[WHAT YOU WILL DO] Return the records word for word. Pictures do not belong in the copy.

[MATERIAL FOR THIS TASK]
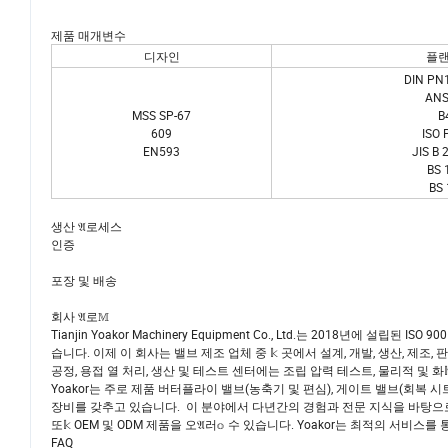
제품 매개변수
디자인
플랜
DIN PN1
ANS
MSS SP-67
B
609
ISO 
EN593
JIS B 
BS 
BS 
생산 𝔄로세스
인증
포장 및 배송
회사 𝔄로𝕄
Tianjin Yoakor Machinery Equipment Co., Ltd.는 2018년에 
습니다. 이제 이 회사는 밸브 제조 업체 중 𝕜 곳에서 설계, 개발, 생산, 제조
공정, 용접 열 처리, 생산 및 테스트 센터에는 조립 압력 테스트, 물리적 및 화
Yoakor는 주로 제품 버터플라이 밸브(농축기 및 편심), 게이트 밸브(회복 시
장비를 갖추고 있습니다. 이 분야에서 다년간의 경험과 전문 지식을 바탕으로 
또𝕜 OEM 및 ODM 제품을 오𝔄러𝕠 수 있습니다. Yoakor는 최적의 서비스
FAQ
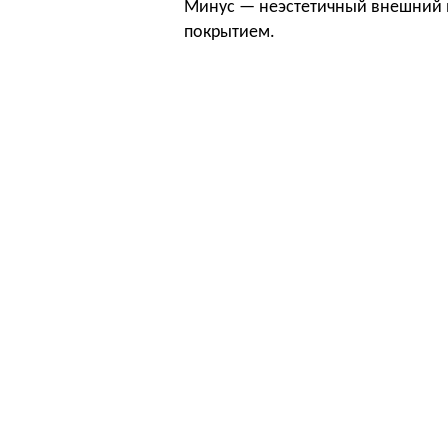
Минус — неэстетичный внешний в
покрытием.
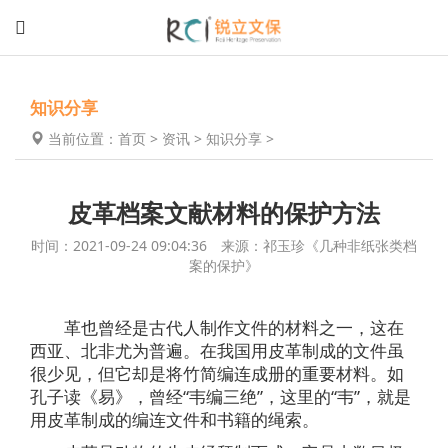
知识分享
当前位置：
首页
>
资讯
>
知识分享
>
皮革档案文献材料的保护方法
时间：2021-09-24 09:04:36 来源：祁玉珍《几种非纸张类档
案的保护》
革也曾经是古代人制作文件的材料之一，这在
西亚、北非尤为普遍。在我国用皮革制成的文件虽
很少见，但它却是将竹简编连成册的重要材料。如
孔子读《易》，曾经“韦编三绝”，这里的“韦”，就是
用皮革制成的编连文件和书籍的绳索。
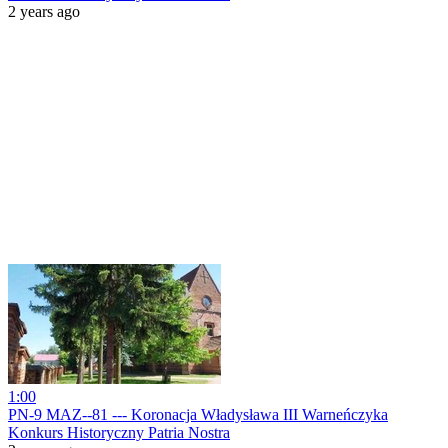
2 years ago
1:00
PN-9 MAZ--81 --- Koronacja Władysława III Warneńczyka
Konkurs Historyczny Patria Nostra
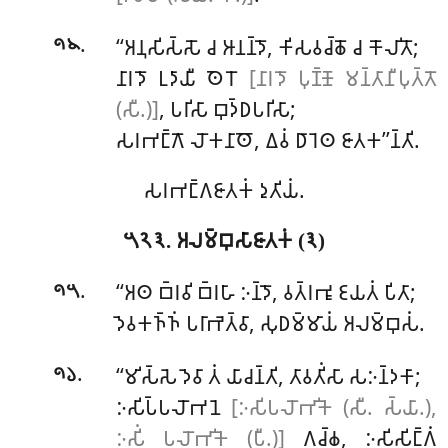
.
‘‘𑀅𑀦𑀼𑀲𑀺𑀲𑁆𑀲𑁄 𑀘 𑀆𑀦𑀦𑁆𑀤𑁄, 𑀓𑀺𑀲𑀯𑀘𑁆𑀙𑁄 𑀘 𑀓𑁄𑀮𑀺𑀢𑁄;
𑁯𑁪
𑀦𑀸𑀭𑀤𑁄 𑀉𑀤𑀸𑀬𑀻 𑀣𑁂𑀭𑁄
[𑀦𑀸𑀭𑀤𑁄 𑀧𑀼𑀡𑁆𑀡𑁄 𑀫𑀦𑁆𑀢𑀸𑀦𑀻𑀧𑀼𑀢𑁆𑀢𑁄
(𑀲𑀻.)]
, 𑀧𑀭𑀺𑀲𑀸 𑀩𑀼𑀤𑁆𑀥𑀧𑀭𑀺𑀲𑀸;
𑀲𑀭𑀪𑀗𑁆𑀕𑁄 𑀮𑁄𑀓𑀦𑀸𑀣𑁄, 𑀏𑀯𑀁 𑀥𑀸𑀭𑁂𑀣 𑀚𑀸𑀢𑀓’’𑀦𑁆𑀢𑀺.
𑀲𑀭𑀪𑀗𑁆𑀕𑀚𑀸𑀢𑀓𑀁 𑀤𑀼𑀢𑀺𑀬𑀁.
𑁫𑁨𑁩. 𑀅𑀮𑀫𑁆𑀩𑀼𑀲𑀸𑀚𑀸𑀢𑀓𑀁 (𑁩)
.
‘‘𑀅𑀣 𑀩𑁆𑀭𑀯𑀺 𑀩𑁆𑀭𑀳𑀸 𑀇𑀦𑁆𑀤𑁄, 𑀯𑀢𑁆𑀭𑀪𑀽 𑀚𑀬𑀢𑀁 𑀧𑀺𑀢𑀸;
𑁯𑁫
𑀤𑁂𑀯𑀓𑀜𑁆𑀜𑀁 𑀧𑀭𑀸𑀪𑁂𑀢𑁆𑀯𑀸, 𑀲𑀼𑀥𑀫𑁆𑀫𑀸𑀬𑀁 𑀅𑀮𑀫𑁆𑀩𑀼𑀲𑀁.
.
‘‘𑀫𑀺𑀲𑁆𑀲𑁂 𑀤𑁂𑀯𑀸 𑀢𑀁 𑀬𑀸𑀘𑀦𑁆𑀢𑀺, 𑀢𑀸𑀯𑀢𑀺𑀁𑀲𑀸 𑀲𑀇𑀦𑁆𑀤𑀓𑀸;
𑁯𑁬
𑀇𑀲𑀺𑀧𑁆𑀧𑀮𑁄𑀪𑀦𑁂
[𑀇𑀲𑀺𑀧𑀮𑁄𑀪𑀺𑀓𑁂 (𑀲𑀻. 𑀲𑁆𑀬𑀸.),
𑀇𑀲𑀺𑀁 𑀧𑀮𑁄𑀪𑀺𑀓𑁂 (𑀧𑀻.)]
𑀕𑀘𑁆𑀙, 𑀇𑀲𑀺𑀲𑀺𑀗𑁆𑀕𑀁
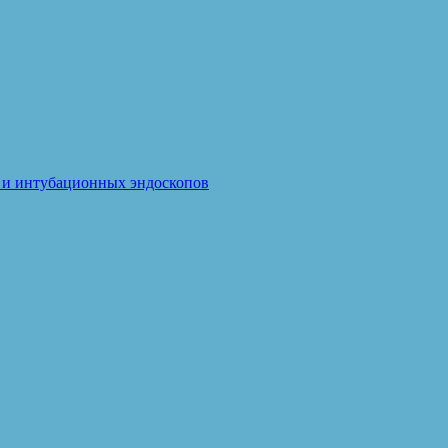
в и интубационных эндоскопов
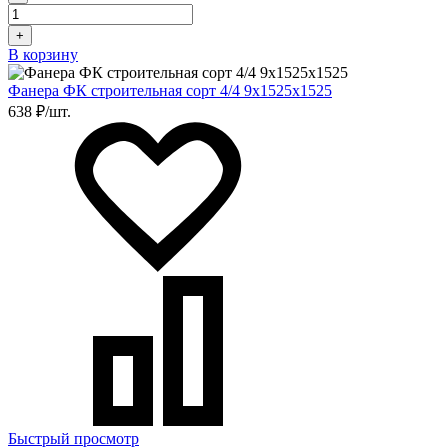
+
В корзину
Фанера ФК строительная сорт 4/4 9х1525х1525
638 ₽/шт.
Быстрый просмотр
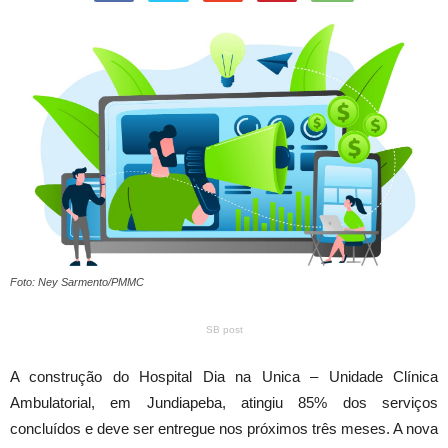
Foto: Ney Sarmento/PMMC
SB post
A construção do Hospital Dia na Unica – Unidade Clínica
Ambulatorial, em Jundiapeba, atingiu 85% dos serviços
concluídos e deve ser entregue nos próximos três meses. A nova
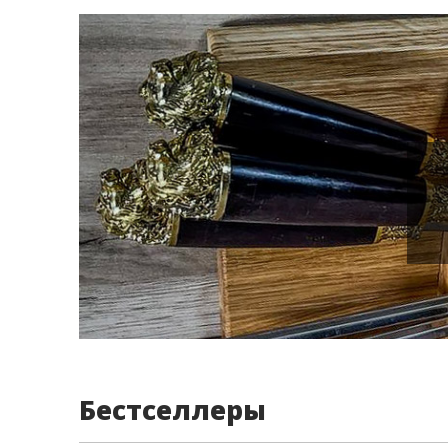
Бестселлеры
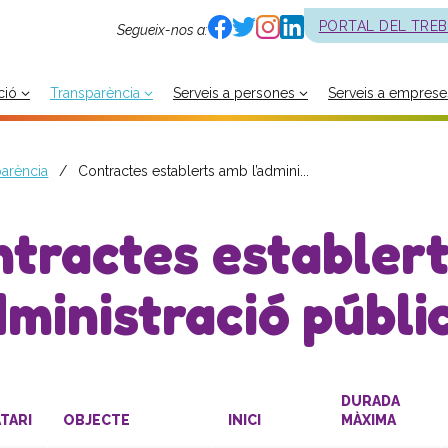
PORTAL DEL TRE
Segueix-nos a:
ció
Transparència
Serveis a persones
Serveis a emprese
arència
Contractes establerts amb l’admini...
tractes establer
dministració públi
DURADA
TARI
OBJECTE
INICI
MÀXIMA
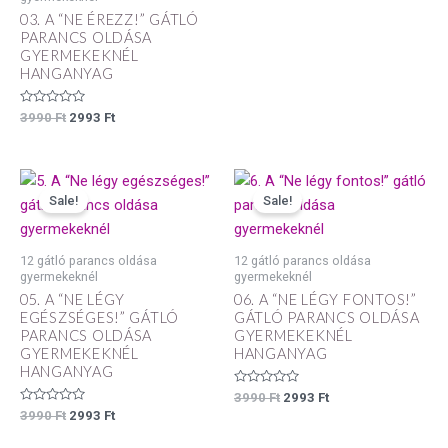
5
03. A “NE ÉREZZ!” GÁTLÓ
PARANCS OLDÁSA
GYERMEKEKNÉL
HANGANYAG
Értékelés:
3990
Ft
2993
Ft
0
/
5
Original
Current
Original
Current
price
price
price
price
Sale!
Sale!
was:
is:
was:
is:
3990 Ft.
2993 Ft.
3990 Ft.
2993 Ft.
12 gátló parancs oldása
12 gátló parancs oldása
gyermekeknél
gyermekeknél
05. A “NE LÉGY
06. A “NE LÉGY FONTOS!”
EGÉSZSÉGES!” GÁTLÓ
GÁTLÓ PARANCS OLDÁSA
PARANCS OLDÁSA
GYERMEKEKNÉL
GYERMEKEKNÉL
HANGANYAG
HANGANYAG
Értékelés:
3990
Ft
2993
Ft
0
Értékelés:
3990
Ft
2993
Ft
/
0
5
/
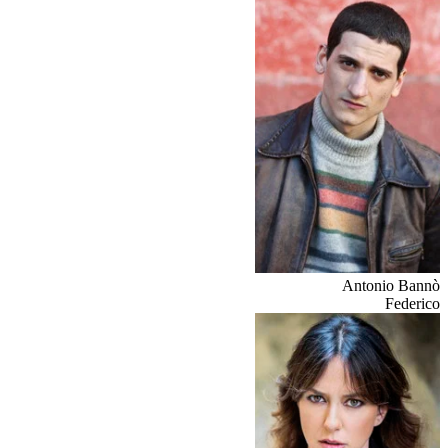
Antonio Bannò
Federico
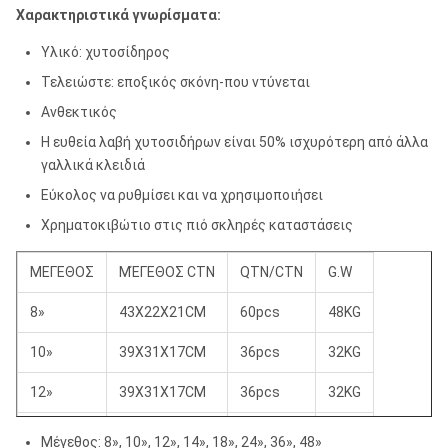
Χαρακτηριστικά γνωρίσματα:
Υλικό: χυτοσίδηρος
Τελειώστε: εποξικός σκόνη-που ντύνεται
Ανθεκτικός
Η ευθεία λαβή χυτοσιδήρων είναι 50% ισχυρότερη από άλλα
γαλλικά κλειδιά
Εύκολος να ρυθμίσει και να χρησιμοποιήσει
Χρηματοκιβώτιο στις πιό σκληρές καταστάσεις
ΜΕΓΕΘΟΣ
ΜΈΓΕΘΟΣ CTN
QTN/CTN
G.W
8»
43X22X21CM
60pcs
48KG
10»
39X31X17CM
36pcs
32KG
12»
39X31X17CM
36pcs
32KG
14»
35X33X18CM
24pcs
33KG
Μέγεθος: 8», 10», 12», 14», 18», 24», 36», 48»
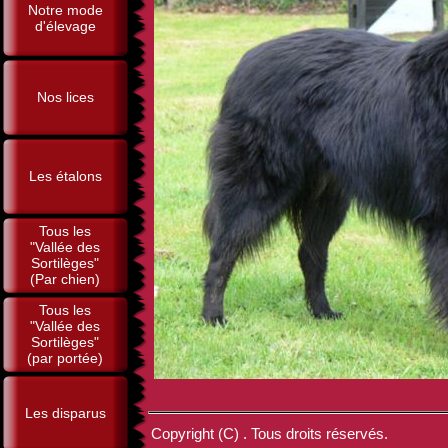
Notre mode
d'élevage
Nos lices
Les étalons
Tous les
"Vallée des
Sortilèges"
(Par chien)
Tous les
"Vallée des
Sortilèges"
(par portée)
Les disparus
Copyright (C) . Tous droits réservés.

[COMPLETED TASK]
제품 매개변수
디자인
플랜
DIN PN1
ANS
MSS SP-67
B
609
ISO 
EN593
JIS B 
BS 
BS 
생산 𝔄로세스
인증
포장 및 배송
회사 𝔄로𝕄
Tianjin Yoakor Machinery Equipment Co., Ltd.는 2018년에 
습니다. 이제 이 회사는 밸브 제조 업체 중 𝕜 곳에서 설계, 개발, 생산, 제조
공정, 용접 열 처리, 생산 및 테스트 센터에는 조립 압력 테스트, 물리적 및 화
Yoakor는 주로 제품 버터플라이 밸브(농축기 및 편심), 게이트 밸브(회복 시
장비를 갖추고 있습니다. 이 분야에서 다년간의 경험과 전문 지식을 바탕으로 
또𝕜 OEM 및 ODM 제품을 오𝔄러𝕠 수 있습니다. Yoakor는 최적의 서비스
FAQ
Минус — неэстетичный внешний в
покрытием.
知识分享
当前位置：
首页
>
资讯
>
知识分享
>
皮革档案文献材料的保护方法
时间：2021-09-24 09:04:36 来源：祁玉珍《几种非纸张类档
案的保护》
革也曾经是古代人制作文件的材料之一，这在
西亚、北非尤为普遍。在我国用皮革制成的文件虽
很少见，但它却是将竹简编连成册的重要材料。如
孔子读《易》，曾经“韦编三绝”，这里的“韦”，就是
用皮革制成的编连文件和书籍的绳索。
2 years ago
1:00
PN-9 MAZ--81 --- Koronacja Władysława III Warneńczyka
Konkurs Historyczny Patria Nostra
.
‘‘𑀅𑀦𑀼𑀲𑀺𑀲𑁆𑀲𑁄 𑀘 𑀆𑀦𑀦𑁆𑀤𑁄, 𑀓𑀺𑀲𑀯𑀘𑁆𑀙𑁄 𑀘 𑀓𑁄𑀮𑀺𑀢𑁄;
𑁯𑁪
𑀦𑀸𑀭𑀤𑁄 𑀉𑀤𑀸𑀬𑀻 𑀣𑁂𑀭𑁄
[𑀦𑀸𑀭𑀤𑁄 𑀧𑀼𑀡𑁆𑀡𑁄 𑀫𑀦𑁆𑀢𑀸𑀦𑀻𑀧𑀼𑀢𑁆𑀢𑁄
(𑀲𑀻.)]
, 𑀧𑀭𑀺𑀲𑀸 𑀩𑀼𑀤𑁆𑀥𑀧𑀭𑀺𑀲𑀸;
𑀲𑀭𑀪𑀗𑁆𑀕𑁄 𑀮𑁄𑀓𑀦𑀸𑀣𑁄, 𑀏𑀯𑀁 𑀥𑀸𑀭𑁂𑀣 𑀚𑀸𑀢𑀓’’𑀦𑁆𑀢𑀺.
𑀲𑀭𑀪𑀗𑁆𑀕𑀚𑀸𑀢𑀓𑀁 𑀤𑀼𑀢𑀺𑀬𑀁.
𑁫𑁨𑁩. 𑀅𑀮𑀫𑁆𑀩𑀼𑀲𑀸𑀚𑀸𑀢𑀓𑀁 (𑁩)
.
‘‘𑀅𑀣 𑀩𑁆𑀭𑀯𑀺 𑀩𑁆𑀭𑀳𑀸 𑀇𑀦𑁆𑀤𑁄, 𑀯𑀢𑁆𑀭𑀪𑀽 𑀚𑀬𑀢𑀁 𑀧𑀺𑀢𑀸;
𑁯𑁫
𑀤𑁂𑀯𑀓𑀜𑁆𑀜𑀁 𑀧𑀭𑀸𑀪𑁂𑀢𑁆𑀯𑀸, 𑀲𑀼𑀥𑀫𑁆𑀫𑀸𑀬𑀁 𑀅𑀮𑀫𑁆𑀩𑀼𑀲𑀁.
.
‘‘𑀫𑀺𑀲𑁆𑀲𑁂 𑀤𑁂𑀯𑀸 𑀢𑀁 𑀬𑀸𑀘𑀦𑁆𑀢𑀺, 𑀢𑀸𑀯𑀢𑀺𑀁𑀲𑀸 𑀲𑀇𑀦𑁆𑀤𑀓𑀸;
𑁯𑁬
𑀇𑀲𑀺𑀧𑁆𑀧𑀮𑁄𑀪𑀦𑁂
[𑀇𑀲𑀺𑀧𑀮𑁄𑀪𑀺𑀓𑁂 (𑀲𑀻. 𑀲𑁆𑀬𑀸.),
𑀇𑀲𑀺𑀁 𑀧𑀮𑁄𑀪𑀺𑀓𑁂 (𑀧𑀻.)]
𑀕𑀘𑁆𑀙, 𑀇𑀲𑀺𑀲𑀺𑀗𑁆𑀕𑀁
в и интубационных эндоскопов
+
В корзину
Фанера ФК строительная сорт 4/4 9х1525х1525
638 ₽/шт.
Быстрый просмотр
Foto: Ney Sarmento/PMMC
SB post
A construção do Hospital Dia na Unica – Unidade Clínica
Ambulatorial, em Jundiapeba, atingiu 85% dos serviços
concluídos e deve ser entregue nos próximos três meses. A nova
Бестселлеры
PORTAL DEL TRE
Segueix-nos a:
ció
Transparència
Serveis a persones
Serveis a emprese
arència
Contractes establerts amb l’admini...
tractes establer
dministració públi
DURADA
TARI
OBJECTE
INICI
MÀXIMA
5
03. A “NE ÉREZZ!” GÁTLÓ
PARANCS OLDÁSA
GYERMEKEKNÉL
HANGANYAG
Értékelés:
3990
Ft
2993
Ft
0
/
5
Original
Current
Original
Current
price
price
price
price
Sale!
Sale!
was:
is:
was:
is:
3990 Ft.
2993 Ft.
3990 Ft.
2993 Ft.
12 gátló parancs oldása
12 gátló parancs oldása
gyermekeknél
gyermekeknél
05. A “NE LÉGY
06. A “NE LÉGY FONTOS!”
EGÉSZSÉGES!” GÁTLÓ
GÁTLÓ PARANCS OLDÁSA
PARANCS OLDÁSA
GYERMEKEKNÉL
GYERMEKEKNÉL
HANGANYAG
HANGANYAG
Értékelés:
3990
Ft
2993
Ft
0
Értékelés:
3990
Ft
2993
Ft
/
0
5
/
Antonio Bannò
Federico
Χαρακτηριστικά γνωρίσματα:
Υλικό: χυτοσίδηρος
Τελειώστε: εποξικός σκόνη-που ντύνεται
Ανθεκτικός
Η ευθεία λαβή χυτοσιδήρων είναι 50% ισχυρότερη από άλλα
γαλλικά κλειδιά
Εύκολος να ρυθμίσει και να χρησιμοποιήσει
Χρηματοκιβώτιο στις πιό σκληρές καταστάσεις
ΜΕΓΕΘΟΣ
ΜΈΓΕΘΟΣ CTN
QTN/CTN
G.W
8»
43X22X21CM
60pcs
48KG
10»
39X31X17CM
36pcs
32KG
12»
39X31X17CM
36pcs
32KG
14»
35X33X18CM
24pcs
33KG
Μέγεθος: 8», 10», 12», 14», 18», 24», 36», 48»
Notre mode
d'élevage
Nos lices
Les étalons
Tous les
"Vallée des
Sortilèges"
(Par chien)
Tous les
"Vallée des
Sortilèges"
(par portée)
Les disparus
Copyright (C) . Tous droits réservés.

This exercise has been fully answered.